### Exercise
From the entries below, reproduce exactly the line containing "#00e5ff; stroke-width: 1", the line containing "#130f26; stroke: #9e99be;", and every line in between, with nothing added.

═══ Records supplied ═══

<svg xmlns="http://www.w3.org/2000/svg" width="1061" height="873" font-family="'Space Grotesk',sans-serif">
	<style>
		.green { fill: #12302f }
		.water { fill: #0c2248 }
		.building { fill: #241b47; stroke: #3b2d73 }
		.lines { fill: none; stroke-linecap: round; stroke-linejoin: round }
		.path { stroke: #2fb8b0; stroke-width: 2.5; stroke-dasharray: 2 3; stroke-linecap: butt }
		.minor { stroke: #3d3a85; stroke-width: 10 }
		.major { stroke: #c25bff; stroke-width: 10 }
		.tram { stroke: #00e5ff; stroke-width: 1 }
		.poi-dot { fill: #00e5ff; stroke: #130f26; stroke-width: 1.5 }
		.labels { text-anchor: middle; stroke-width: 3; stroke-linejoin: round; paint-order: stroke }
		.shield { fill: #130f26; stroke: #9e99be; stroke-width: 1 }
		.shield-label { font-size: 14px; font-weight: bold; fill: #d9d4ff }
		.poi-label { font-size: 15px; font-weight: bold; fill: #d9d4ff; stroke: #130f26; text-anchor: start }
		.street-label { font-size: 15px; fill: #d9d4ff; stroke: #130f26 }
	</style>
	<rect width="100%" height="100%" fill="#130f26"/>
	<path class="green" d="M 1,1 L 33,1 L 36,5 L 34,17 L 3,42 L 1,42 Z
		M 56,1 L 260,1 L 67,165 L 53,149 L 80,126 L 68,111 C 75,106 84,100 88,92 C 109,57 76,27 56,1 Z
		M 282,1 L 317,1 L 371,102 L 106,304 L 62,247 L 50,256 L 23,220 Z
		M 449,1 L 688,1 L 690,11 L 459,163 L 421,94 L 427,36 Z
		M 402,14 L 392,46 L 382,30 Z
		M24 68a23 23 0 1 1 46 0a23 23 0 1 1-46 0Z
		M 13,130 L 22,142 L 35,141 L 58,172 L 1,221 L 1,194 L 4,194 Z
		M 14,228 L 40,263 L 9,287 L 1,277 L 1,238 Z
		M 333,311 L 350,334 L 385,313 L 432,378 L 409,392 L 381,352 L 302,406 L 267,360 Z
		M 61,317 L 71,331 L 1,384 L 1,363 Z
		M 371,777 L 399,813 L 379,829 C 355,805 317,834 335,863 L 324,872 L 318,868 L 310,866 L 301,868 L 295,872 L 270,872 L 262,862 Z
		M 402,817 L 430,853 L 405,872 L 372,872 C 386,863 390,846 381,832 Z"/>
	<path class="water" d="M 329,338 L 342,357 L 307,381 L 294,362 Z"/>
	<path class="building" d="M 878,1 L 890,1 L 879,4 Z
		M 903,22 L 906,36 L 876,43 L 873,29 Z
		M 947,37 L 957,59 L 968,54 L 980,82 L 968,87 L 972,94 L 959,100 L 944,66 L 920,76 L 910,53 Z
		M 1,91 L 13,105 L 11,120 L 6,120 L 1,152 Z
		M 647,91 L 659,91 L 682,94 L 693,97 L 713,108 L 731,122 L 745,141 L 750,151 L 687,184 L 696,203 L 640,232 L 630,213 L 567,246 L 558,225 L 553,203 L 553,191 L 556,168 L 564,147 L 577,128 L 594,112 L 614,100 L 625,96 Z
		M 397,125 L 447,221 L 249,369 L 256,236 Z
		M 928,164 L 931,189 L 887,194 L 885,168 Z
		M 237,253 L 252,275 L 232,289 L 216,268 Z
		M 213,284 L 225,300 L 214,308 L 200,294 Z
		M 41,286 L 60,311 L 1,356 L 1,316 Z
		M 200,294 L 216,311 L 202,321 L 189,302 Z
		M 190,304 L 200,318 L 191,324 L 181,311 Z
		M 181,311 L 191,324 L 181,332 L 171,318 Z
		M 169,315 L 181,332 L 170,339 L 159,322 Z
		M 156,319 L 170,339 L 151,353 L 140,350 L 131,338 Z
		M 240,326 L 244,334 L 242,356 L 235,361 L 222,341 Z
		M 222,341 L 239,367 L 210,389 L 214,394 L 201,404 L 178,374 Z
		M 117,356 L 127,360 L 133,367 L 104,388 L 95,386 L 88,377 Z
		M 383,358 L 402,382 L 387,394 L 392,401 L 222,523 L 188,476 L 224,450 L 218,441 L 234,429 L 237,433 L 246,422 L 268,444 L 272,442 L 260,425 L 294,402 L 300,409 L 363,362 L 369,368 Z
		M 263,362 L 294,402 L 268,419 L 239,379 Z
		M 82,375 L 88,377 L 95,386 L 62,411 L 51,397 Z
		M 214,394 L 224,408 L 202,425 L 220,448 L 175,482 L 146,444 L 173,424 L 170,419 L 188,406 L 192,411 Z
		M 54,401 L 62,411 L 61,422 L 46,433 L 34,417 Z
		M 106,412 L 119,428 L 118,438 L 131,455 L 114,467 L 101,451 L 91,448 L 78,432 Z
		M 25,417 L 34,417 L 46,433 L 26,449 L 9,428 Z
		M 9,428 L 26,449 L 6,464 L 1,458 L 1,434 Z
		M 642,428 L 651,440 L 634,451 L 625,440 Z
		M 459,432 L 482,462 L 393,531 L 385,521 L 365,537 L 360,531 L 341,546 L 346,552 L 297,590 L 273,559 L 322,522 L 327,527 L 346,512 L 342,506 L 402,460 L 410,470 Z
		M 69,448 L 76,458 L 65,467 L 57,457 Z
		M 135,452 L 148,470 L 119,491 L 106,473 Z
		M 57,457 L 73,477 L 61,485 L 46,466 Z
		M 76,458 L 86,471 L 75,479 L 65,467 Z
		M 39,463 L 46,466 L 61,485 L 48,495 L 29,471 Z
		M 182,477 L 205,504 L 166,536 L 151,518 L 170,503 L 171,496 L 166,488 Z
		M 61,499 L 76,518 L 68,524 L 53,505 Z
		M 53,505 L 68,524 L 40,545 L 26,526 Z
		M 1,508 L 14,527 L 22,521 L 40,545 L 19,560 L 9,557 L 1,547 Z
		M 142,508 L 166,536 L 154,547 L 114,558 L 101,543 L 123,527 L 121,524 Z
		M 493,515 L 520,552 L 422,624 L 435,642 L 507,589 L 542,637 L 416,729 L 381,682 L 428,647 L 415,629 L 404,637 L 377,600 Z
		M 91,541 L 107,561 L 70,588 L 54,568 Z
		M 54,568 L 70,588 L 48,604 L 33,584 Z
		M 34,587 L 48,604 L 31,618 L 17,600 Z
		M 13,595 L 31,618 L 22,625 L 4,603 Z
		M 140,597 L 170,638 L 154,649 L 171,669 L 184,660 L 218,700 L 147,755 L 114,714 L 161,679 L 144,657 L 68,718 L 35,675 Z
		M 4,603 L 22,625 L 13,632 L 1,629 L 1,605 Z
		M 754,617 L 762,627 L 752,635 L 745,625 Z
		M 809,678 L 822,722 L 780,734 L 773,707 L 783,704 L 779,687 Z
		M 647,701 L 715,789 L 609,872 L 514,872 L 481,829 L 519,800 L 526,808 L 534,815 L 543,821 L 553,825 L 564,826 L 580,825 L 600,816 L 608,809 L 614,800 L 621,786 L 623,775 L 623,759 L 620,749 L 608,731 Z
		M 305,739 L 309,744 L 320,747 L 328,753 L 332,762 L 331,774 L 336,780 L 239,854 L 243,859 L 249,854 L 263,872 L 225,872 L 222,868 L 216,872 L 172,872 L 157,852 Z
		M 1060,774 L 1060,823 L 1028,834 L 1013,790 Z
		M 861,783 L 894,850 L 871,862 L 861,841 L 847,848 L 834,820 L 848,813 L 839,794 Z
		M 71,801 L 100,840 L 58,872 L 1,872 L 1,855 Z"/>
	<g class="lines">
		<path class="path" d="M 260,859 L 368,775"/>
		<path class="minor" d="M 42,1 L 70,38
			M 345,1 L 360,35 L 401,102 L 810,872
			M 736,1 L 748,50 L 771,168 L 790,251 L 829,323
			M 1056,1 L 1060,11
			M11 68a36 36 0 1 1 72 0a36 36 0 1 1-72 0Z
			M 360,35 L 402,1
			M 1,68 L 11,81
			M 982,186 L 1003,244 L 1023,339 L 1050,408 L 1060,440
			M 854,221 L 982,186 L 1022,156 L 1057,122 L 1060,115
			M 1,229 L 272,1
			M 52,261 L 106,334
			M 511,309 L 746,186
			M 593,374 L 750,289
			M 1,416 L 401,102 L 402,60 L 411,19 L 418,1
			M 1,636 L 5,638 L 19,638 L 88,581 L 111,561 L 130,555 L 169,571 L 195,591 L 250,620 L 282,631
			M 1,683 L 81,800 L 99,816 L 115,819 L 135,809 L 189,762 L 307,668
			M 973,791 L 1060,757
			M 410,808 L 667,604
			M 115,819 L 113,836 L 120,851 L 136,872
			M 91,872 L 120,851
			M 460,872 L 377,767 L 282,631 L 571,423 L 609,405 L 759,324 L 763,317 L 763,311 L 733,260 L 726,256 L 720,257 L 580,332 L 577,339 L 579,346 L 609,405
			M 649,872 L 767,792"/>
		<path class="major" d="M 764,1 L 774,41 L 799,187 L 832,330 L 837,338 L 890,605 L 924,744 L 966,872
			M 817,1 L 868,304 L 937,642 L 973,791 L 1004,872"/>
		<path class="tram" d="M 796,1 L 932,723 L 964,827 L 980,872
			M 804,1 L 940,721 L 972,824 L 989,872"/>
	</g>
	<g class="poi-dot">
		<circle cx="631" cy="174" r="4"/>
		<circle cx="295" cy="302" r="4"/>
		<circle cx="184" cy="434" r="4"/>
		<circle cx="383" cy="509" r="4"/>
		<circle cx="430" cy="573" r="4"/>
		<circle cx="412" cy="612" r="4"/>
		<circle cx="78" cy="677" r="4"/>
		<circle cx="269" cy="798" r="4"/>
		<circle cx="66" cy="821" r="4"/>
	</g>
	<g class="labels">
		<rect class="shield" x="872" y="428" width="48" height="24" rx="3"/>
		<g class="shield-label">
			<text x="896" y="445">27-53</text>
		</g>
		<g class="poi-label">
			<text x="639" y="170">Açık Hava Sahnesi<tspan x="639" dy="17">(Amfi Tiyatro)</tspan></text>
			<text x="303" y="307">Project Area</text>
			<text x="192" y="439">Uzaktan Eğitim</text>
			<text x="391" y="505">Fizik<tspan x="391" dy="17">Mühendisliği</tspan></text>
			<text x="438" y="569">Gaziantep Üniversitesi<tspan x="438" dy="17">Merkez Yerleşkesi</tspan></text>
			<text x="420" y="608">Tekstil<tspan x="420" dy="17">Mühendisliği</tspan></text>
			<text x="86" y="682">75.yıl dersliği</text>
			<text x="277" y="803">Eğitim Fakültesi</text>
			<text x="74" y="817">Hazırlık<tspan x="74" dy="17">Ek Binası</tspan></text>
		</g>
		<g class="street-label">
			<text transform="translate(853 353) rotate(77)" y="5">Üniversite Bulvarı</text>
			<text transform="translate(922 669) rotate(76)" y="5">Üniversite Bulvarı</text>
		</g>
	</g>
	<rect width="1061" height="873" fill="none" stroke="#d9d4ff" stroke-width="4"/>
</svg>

═══

### Answer box
		.tram { stroke: #00e5ff; stroke-width: 1 }
		.poi-dot { fill: #00e5ff; stroke: #130f26; stroke-width: 1.5 }
		.labels { text-anchor: middle; stroke-width: 3; stroke-linejoin: round; paint-order: stroke }
		.shield { fill: #130f26; stroke: #9e99be; stroke-width: 1 }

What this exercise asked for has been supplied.